Four days after announcing that they would be retaining Mike McCoy for the 2016 season, the Chargers have gone one step further. General manager Tom Telesco announced today that the club has added another year to McCoy’s contract, extending him through 2017 (Twitter link). The agreement will keep the San Diego head coach from entering ’16 on a lame-duck deal.
In a statement on Monday confirming the decision to retain McCoy, Chargers president of football operations John Spanos admitted that he was disappointed with the club’s results in 2015. However, he expressed confidence in San Diego’s decision-making group going forward.
“I have the utmost confidence in our leadership. Tom Telesco, Mike McCoy, and I have already begun evaluating every aspect of the team to take the essential steps to put a winning product back on the field. We will waste no time in making the necessary changes,” Spanos said. “Throughout a trying season, our players never wavered in their dedication or commitment to the team.
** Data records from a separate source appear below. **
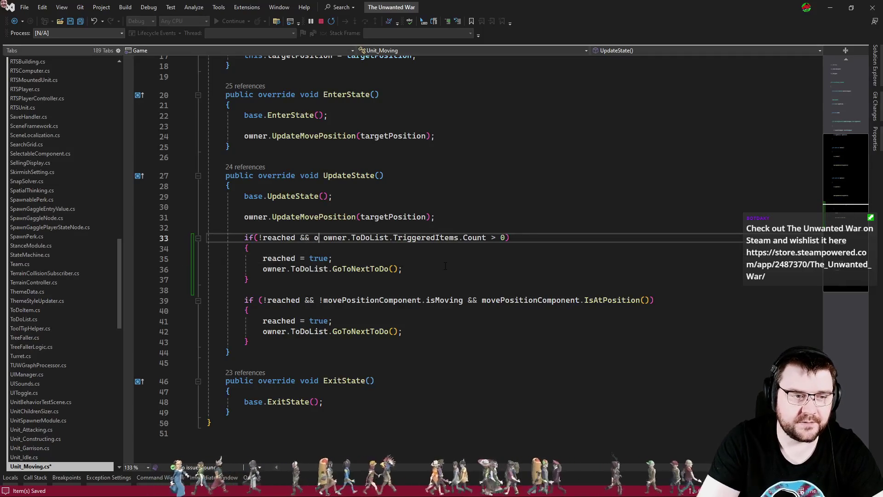
text(ToDoList.cur)
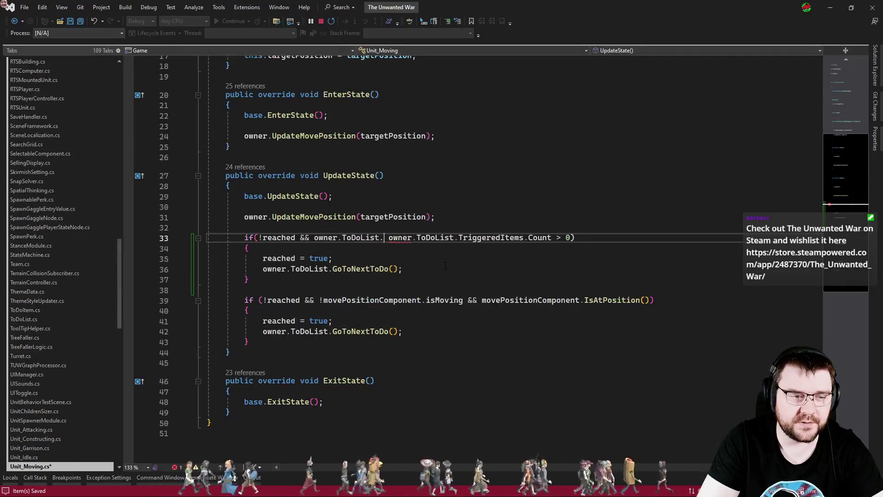
key(Tab)
text(.)
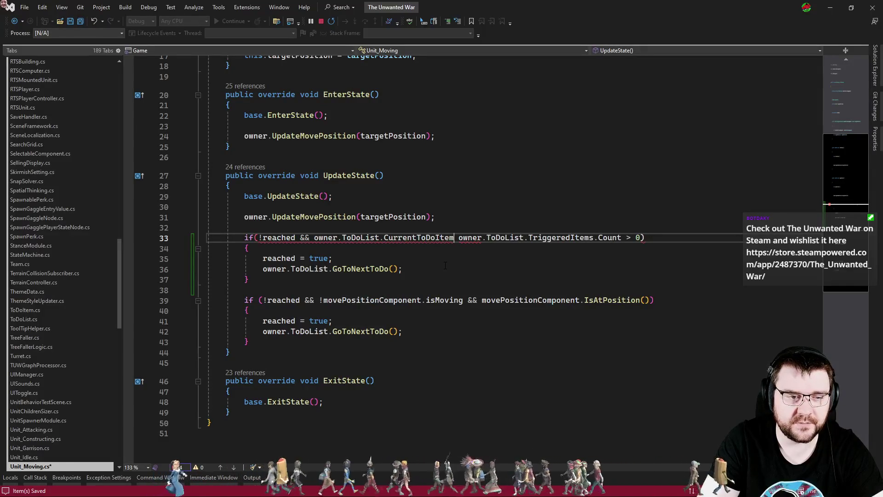
text(Type == ToDoListType.AttackMove &&)
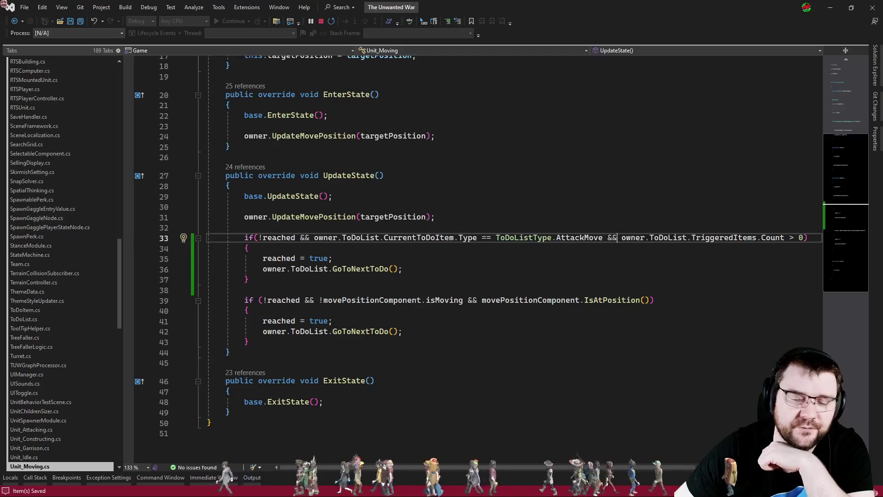
key(alt+Tab)
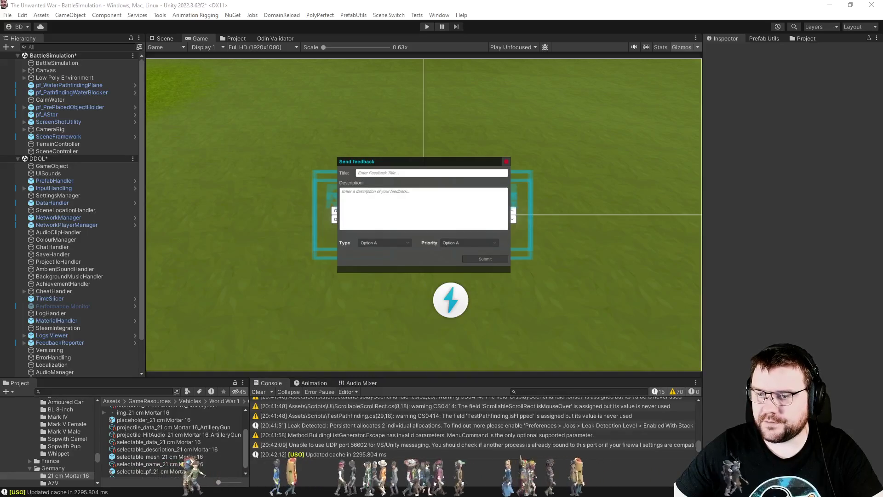
click(427, 26)
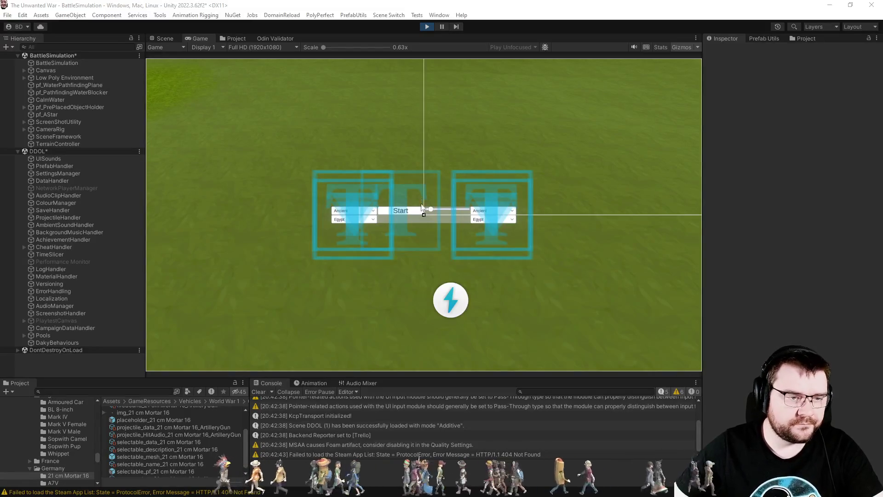
Hide gizmos, set both armies to Napoleonic with Empire of France on the right, and start the battle
click(679, 50)
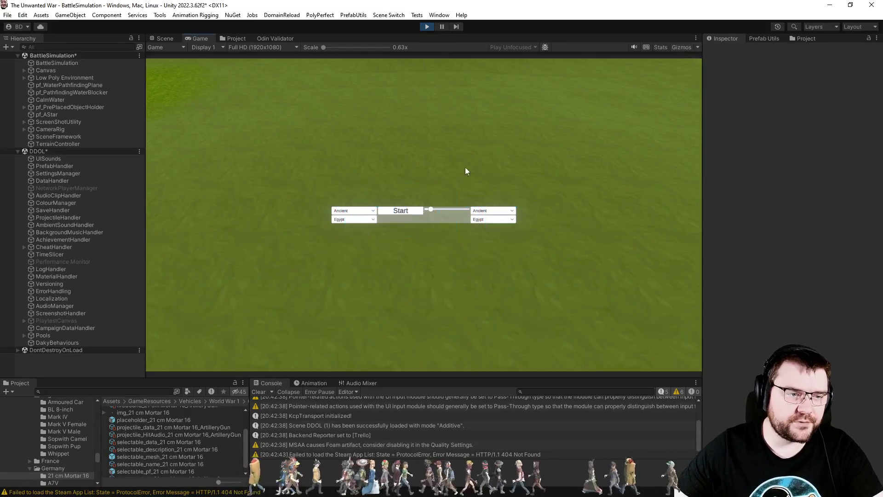
click(358, 213)
click(355, 235)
I firmly believe the decisions made today and moving forward will get us back on track in 2016.”
Since then, the club has parted ways with offensive coordinator Frank Reich, with Telesco indicating today that the Chargers want to go in a different direction on offense, and are hoping for “a little bit more balanced” (Twitter link via Michael Gehlken of the San Diego Union-Tribune). Philip Rivers led the NFL in 2015 with 661 passing attempts, easily topping second-place finisher Drew Brees (627). Per Telesco, the Chargers have spoken to a “good amount of people” this week about the six vacancies on their coaching staff, but haven’t yet met with Ken Whisenhunt, who is considered a candidate to return to the team as its offensive coordinator (Twitter link via Gehlken).
As for McCoy, he’ll continue on as the Chargers’ head coach whether the franchise is playing its games in San Diego or Los Angeles in 2016. In his three years with the club, he has compiled a 22-26 record, though the 4-12 mark in 2015 contributes significantly to bringing down his winning percentage. San Diego was 9-7 in consecutive seasons in 2013 and 2014, winning a playoff game in McCoy’s first year.